Chain migration is a phenomenon where immigrants to a country help facilitate the immigration of others from their home country. Here two examples: one with over a hundred years of development, the other occuring virtually overnight.

LONG TIME COMING: Filipino nurses in the United States

Many Filipino nurses have migrated to the United States over many years, with earlier waves of immigrants helping to facilitate the migration of others from the Philippines. These nurses have formed tight-knit communities in cities such as Los Angeles and New York. the comprise 4% of all nurses in the U.S. and over one quater of nurses who died due to COVID.

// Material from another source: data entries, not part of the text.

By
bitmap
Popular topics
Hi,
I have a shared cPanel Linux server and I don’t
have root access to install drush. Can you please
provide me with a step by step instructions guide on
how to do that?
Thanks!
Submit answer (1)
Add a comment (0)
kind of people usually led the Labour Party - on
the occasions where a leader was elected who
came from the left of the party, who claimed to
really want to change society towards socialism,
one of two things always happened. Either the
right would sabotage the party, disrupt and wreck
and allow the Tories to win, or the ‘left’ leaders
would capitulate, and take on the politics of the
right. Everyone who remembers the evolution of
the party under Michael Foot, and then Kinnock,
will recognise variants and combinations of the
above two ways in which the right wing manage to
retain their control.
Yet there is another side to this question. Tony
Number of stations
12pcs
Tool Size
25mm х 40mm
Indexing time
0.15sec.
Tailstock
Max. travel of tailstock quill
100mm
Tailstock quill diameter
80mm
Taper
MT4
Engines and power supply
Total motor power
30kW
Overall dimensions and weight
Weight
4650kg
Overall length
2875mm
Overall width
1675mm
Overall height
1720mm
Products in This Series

One analysis: “In the early 1900s, the U.S. set up nursing schools in the Philippines that taught an American curriculum in an effort to “civilize” the Philippines. Then, in 1948, just two years after the Philippines gained independence from the U.S., the U.S. created the Exchange Visitor Program, which allowed foreign professionals to come to the U.S. for two years to help spread American democracy across the world and fight Soviet propaganda. Many Filipino nurses, already trained in American-style nursing, came to the U.S. Then, in 1965, the Immigration and Nationality Act was passed, which allowed a larger number of immigrants from around the world to come to the U.S. There was a critical shortage of nurses following WWII and U.S. hospitals started advertising for Filipino nurses.”

FAST: Poles to the U.K.

Polish immigration for work in the United Kingdom surged after early in this century.  Many Polish immigrants to the United Kingdom came from the same regions of Poland, with earlier immigrants helping to facilitate the migration of others from their home region. These immigrants have formed tight-knit communities in cities such as London and Manchester.

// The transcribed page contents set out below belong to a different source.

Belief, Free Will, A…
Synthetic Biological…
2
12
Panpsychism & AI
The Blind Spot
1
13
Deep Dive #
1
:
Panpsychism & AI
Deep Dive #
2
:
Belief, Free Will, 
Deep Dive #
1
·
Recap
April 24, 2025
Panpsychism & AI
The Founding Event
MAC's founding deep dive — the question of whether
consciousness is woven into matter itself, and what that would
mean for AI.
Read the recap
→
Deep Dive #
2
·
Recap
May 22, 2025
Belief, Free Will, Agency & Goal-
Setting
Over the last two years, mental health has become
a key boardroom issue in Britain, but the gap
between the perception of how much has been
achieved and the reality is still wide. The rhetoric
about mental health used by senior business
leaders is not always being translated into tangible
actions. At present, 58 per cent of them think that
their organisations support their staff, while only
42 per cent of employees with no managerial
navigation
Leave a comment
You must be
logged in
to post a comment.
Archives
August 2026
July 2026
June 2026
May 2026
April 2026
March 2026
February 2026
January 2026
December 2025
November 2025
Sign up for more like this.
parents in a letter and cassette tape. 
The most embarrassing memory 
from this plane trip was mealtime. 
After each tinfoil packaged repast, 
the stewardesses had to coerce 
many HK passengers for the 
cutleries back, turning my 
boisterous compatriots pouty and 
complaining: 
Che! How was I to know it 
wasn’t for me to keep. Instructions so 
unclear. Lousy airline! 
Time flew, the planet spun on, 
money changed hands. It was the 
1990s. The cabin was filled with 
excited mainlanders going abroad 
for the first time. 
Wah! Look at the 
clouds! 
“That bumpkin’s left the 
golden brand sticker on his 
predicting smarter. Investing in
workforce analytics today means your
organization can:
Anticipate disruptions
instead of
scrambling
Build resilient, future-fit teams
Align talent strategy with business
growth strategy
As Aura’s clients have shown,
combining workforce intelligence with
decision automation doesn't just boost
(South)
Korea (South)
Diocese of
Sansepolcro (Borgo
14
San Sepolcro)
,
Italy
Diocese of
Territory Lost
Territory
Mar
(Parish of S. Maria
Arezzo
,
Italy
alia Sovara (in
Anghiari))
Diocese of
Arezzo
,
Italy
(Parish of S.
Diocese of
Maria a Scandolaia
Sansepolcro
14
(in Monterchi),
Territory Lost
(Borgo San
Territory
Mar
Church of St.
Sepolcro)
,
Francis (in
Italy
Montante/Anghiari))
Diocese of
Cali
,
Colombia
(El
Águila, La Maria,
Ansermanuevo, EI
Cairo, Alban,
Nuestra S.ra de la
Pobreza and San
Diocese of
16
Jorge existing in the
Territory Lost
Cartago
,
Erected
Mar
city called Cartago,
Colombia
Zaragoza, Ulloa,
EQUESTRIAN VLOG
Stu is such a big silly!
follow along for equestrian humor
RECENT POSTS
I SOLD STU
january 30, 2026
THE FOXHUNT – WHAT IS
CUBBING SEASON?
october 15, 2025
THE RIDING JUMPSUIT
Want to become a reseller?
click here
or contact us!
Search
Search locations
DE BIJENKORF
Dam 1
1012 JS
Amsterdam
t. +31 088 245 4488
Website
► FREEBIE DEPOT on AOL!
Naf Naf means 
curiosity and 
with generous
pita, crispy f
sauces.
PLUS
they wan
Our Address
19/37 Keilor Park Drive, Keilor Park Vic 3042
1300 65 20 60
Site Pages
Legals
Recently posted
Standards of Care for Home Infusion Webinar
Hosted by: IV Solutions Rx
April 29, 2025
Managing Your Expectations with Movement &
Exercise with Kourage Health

Here is why. The Polish population in the U.K rose from under 100,000 in 2000 to over 600,000 in 2012.” n many respects the movement between Poland and the UK followed a common pattern in Western Europe in the second half of the 20th century. Examples include Italians to Switzerland in the 1950s and 1960s, Turks and Yugoslavs to Germany and Portuguese to the Netherlands in the 1960s and 1970s. [The very short term surge can be explained by] the right people in the right place under right circumstances. Right People: a boom in Poland of educated young people feeling very mobile. Right Place: easier to move from Poland to the UK and find low wage jobs in healthcare and food processing which UK workers did not like. Right Circumstances: The juncture of Poland’s accession to the EU (May 2004) with the decision taken by the UK government to grant immediate access to the British labour market. That other countries did not follow suit meant the lack of any strong competition from other receiving countries.”

Since Brexit there has been a large decline in the Polish population. According to the Office for National Statistics, the number of Polish-born people living in the UK decreased by 116,000 between 2018 and 2020, from 912,000 to 796,000. This is the largest decrease in the number of EU-born residents in the UK since records began. The Brexit vote was in 2016; its formal implementation in 2020.